■ **EXERCISE DIRECTIONS**: Restate each line below word for word, skipping every picture.

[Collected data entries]

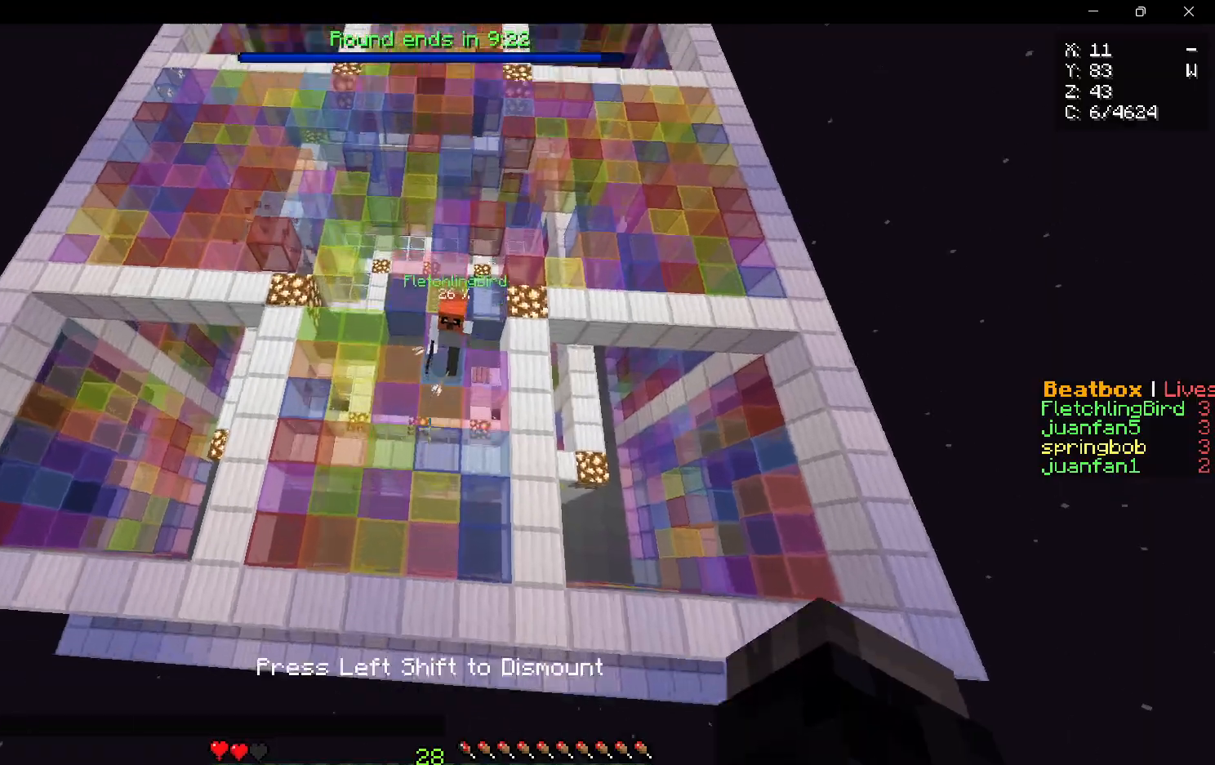
{"keys": ["w"], "mouse": [], "events": []}
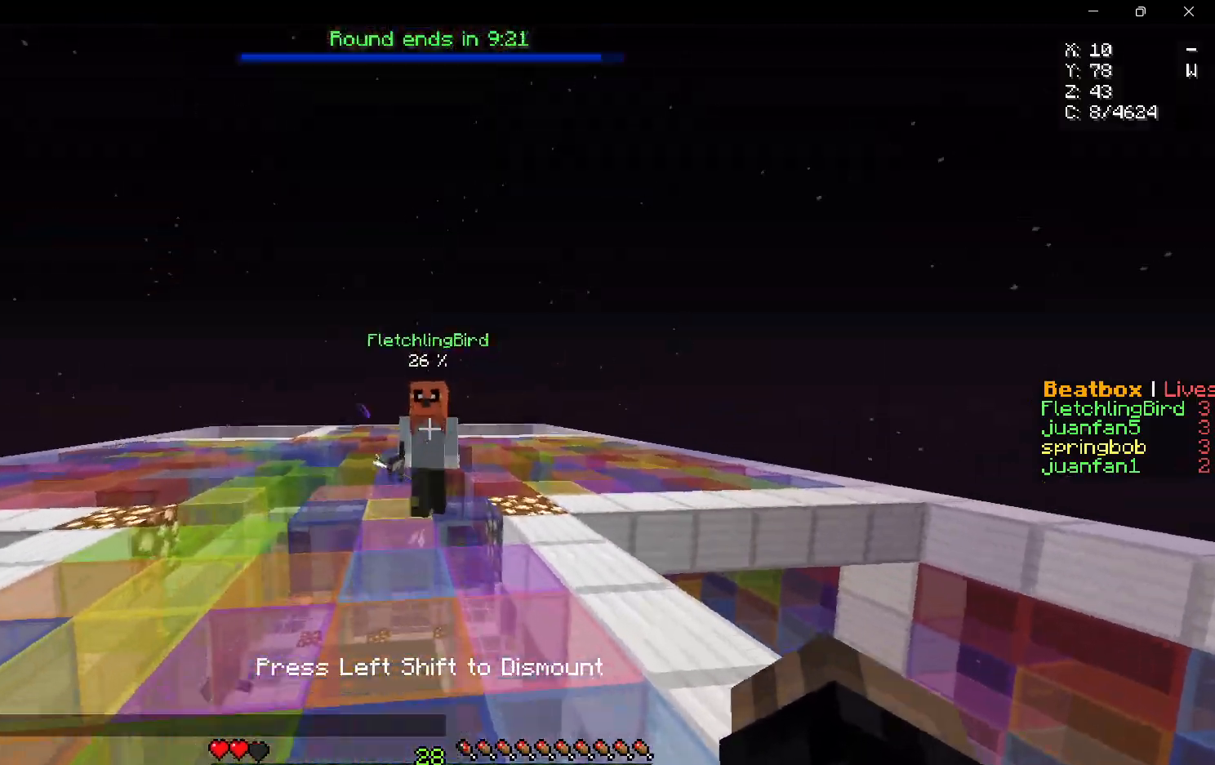
{"keys": ["d", "w"], "mouse": ["left"], "events": [[183, "a", "down"], [217, "mouse_left", "down"], [333, "w", "up"], [400, "d", "down"], [400, "w", "down"], [417, "a", "up"]]}
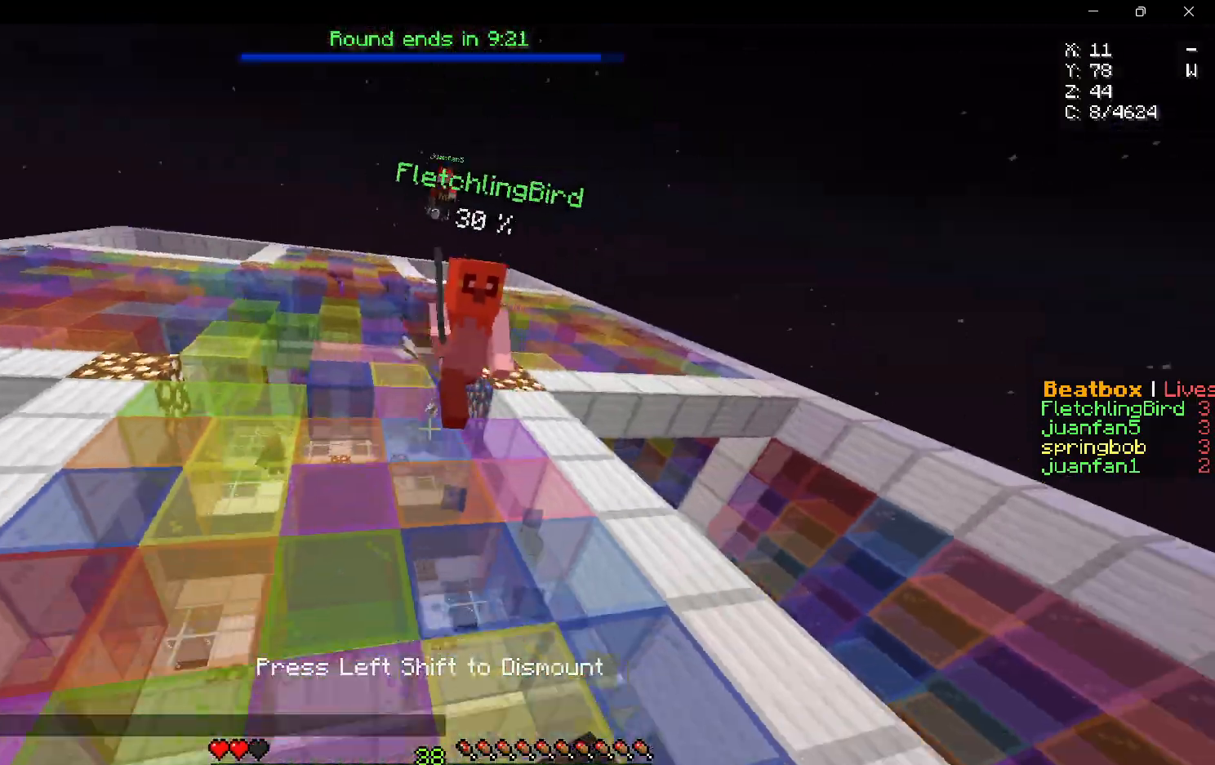
{"keys": ["w"], "mouse": [], "events": [[150, "d", "up"], [217, "mouse_left", "up"]]}
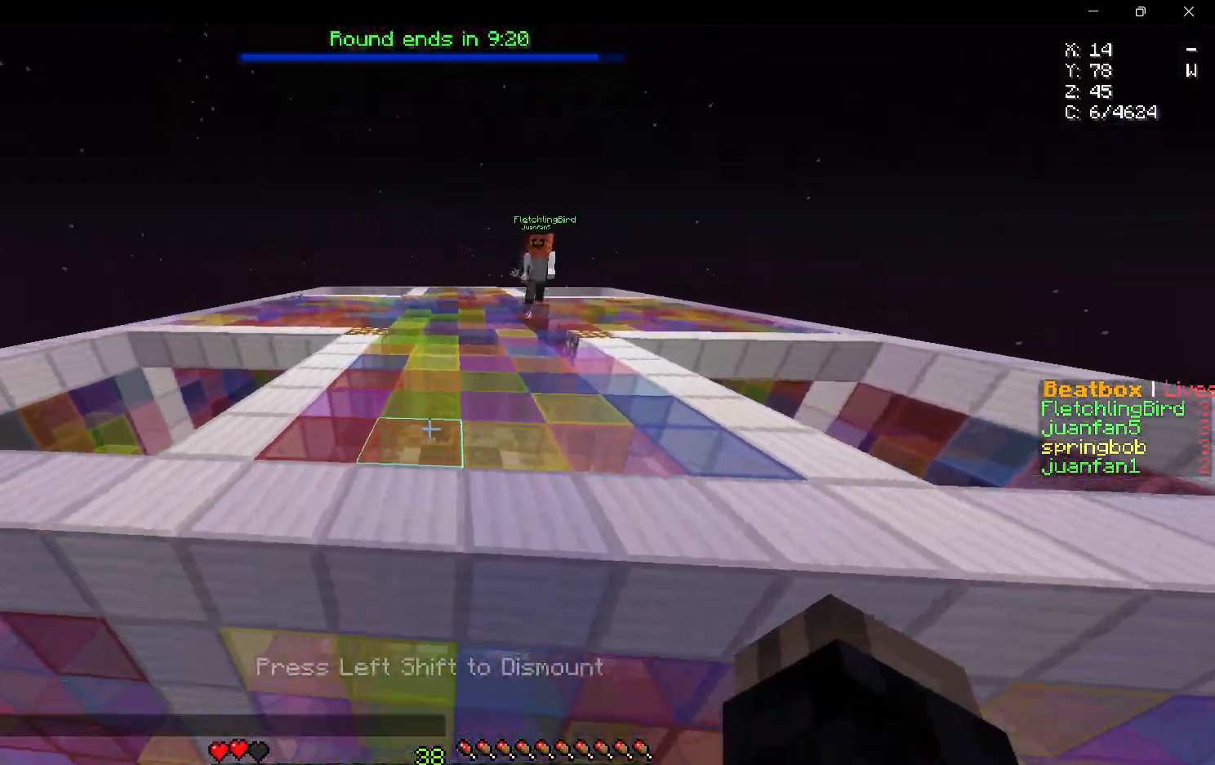
{"keys": ["a", "w"], "mouse": [], "events": [[283, "a", "down"]]}
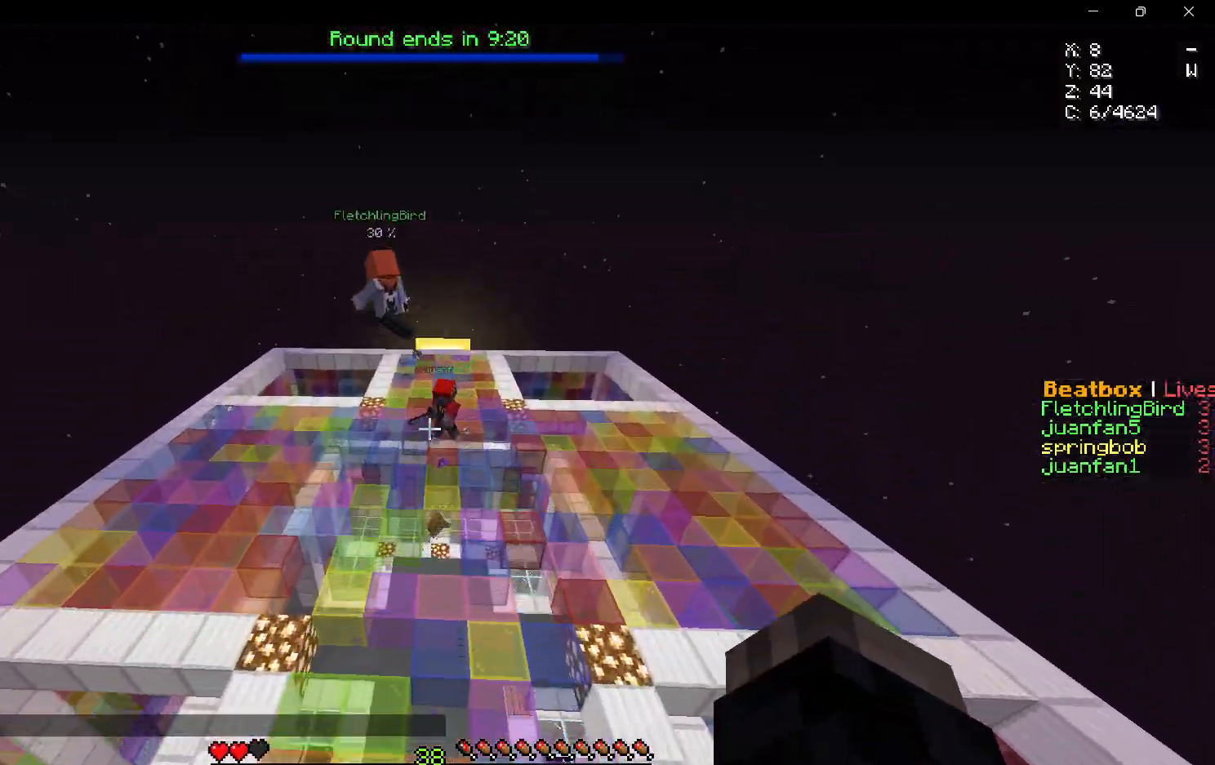
{"keys": ["a"], "mouse": [], "events": [[100, "a", "up"], [217, "a", "down"], [283, "w", "up"]]}
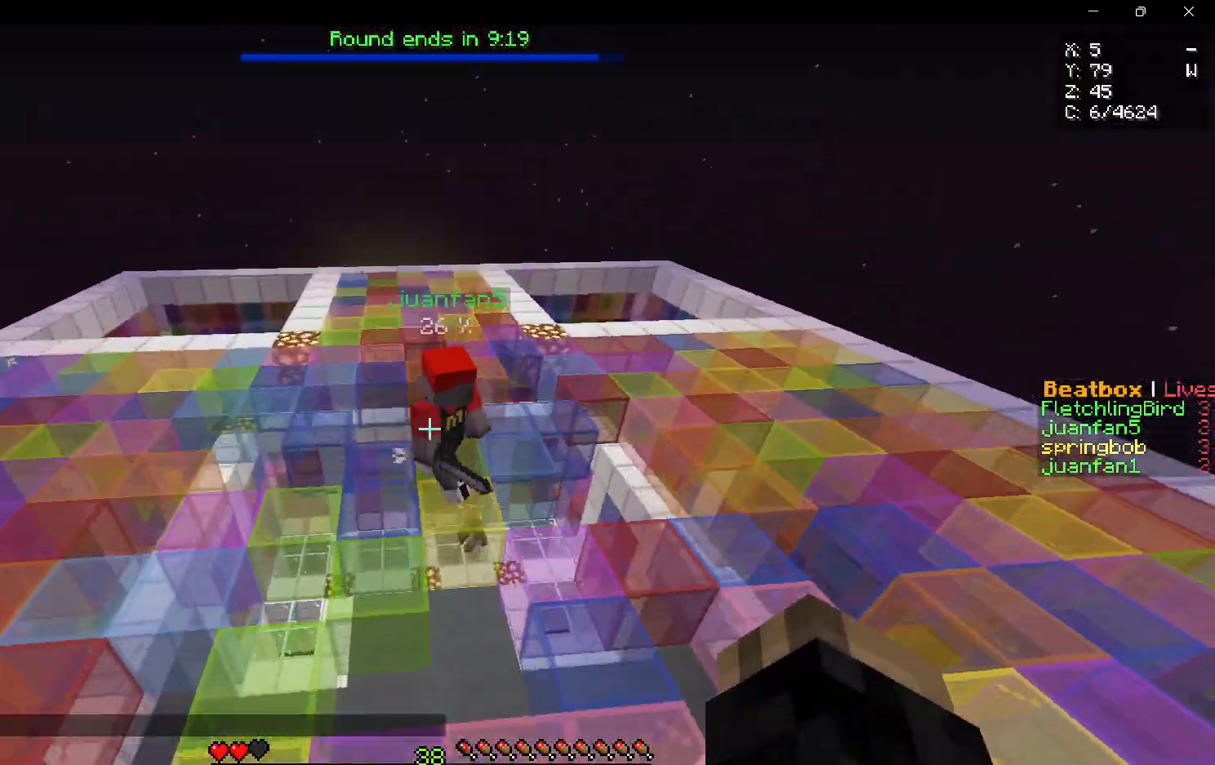
{"keys": ["a", "w"], "mouse": ["left"], "events": [[50, "w", "down"], [67, "a", "up"], [67, "mouse_left", "down"], [450, "a", "down"]]}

■ **REPLY**:
{"keys": ["w"], "mouse": [], "events": []}
{"keys": ["d", "w"], "mouse": ["left"], "events": [[183, "a", "down"], [217, "mouse_left", "down"], [333, "w", "up"], [400, "d", "down"], [400, "w", "down"], [417, "a", "up"]]}
{"keys": ["w"], "mouse": [], "events": [[150, "d", "up"], [217, "mouse_left", "up"]]}
{"keys": ["a", "w"], "mouse": [], "events": [[283, "a", "down"]]}
{"keys": ["a"], "mouse": [], "events": [[100, "a", "up"], [217, "a", "down"], [283, "w", "up"]]}
{"keys": ["a", "w"], "mouse": ["left"], "events": [[50, "w", "down"], [67, "a", "up"], [67, "mouse_left", "down"], [450, "a", "down"]]}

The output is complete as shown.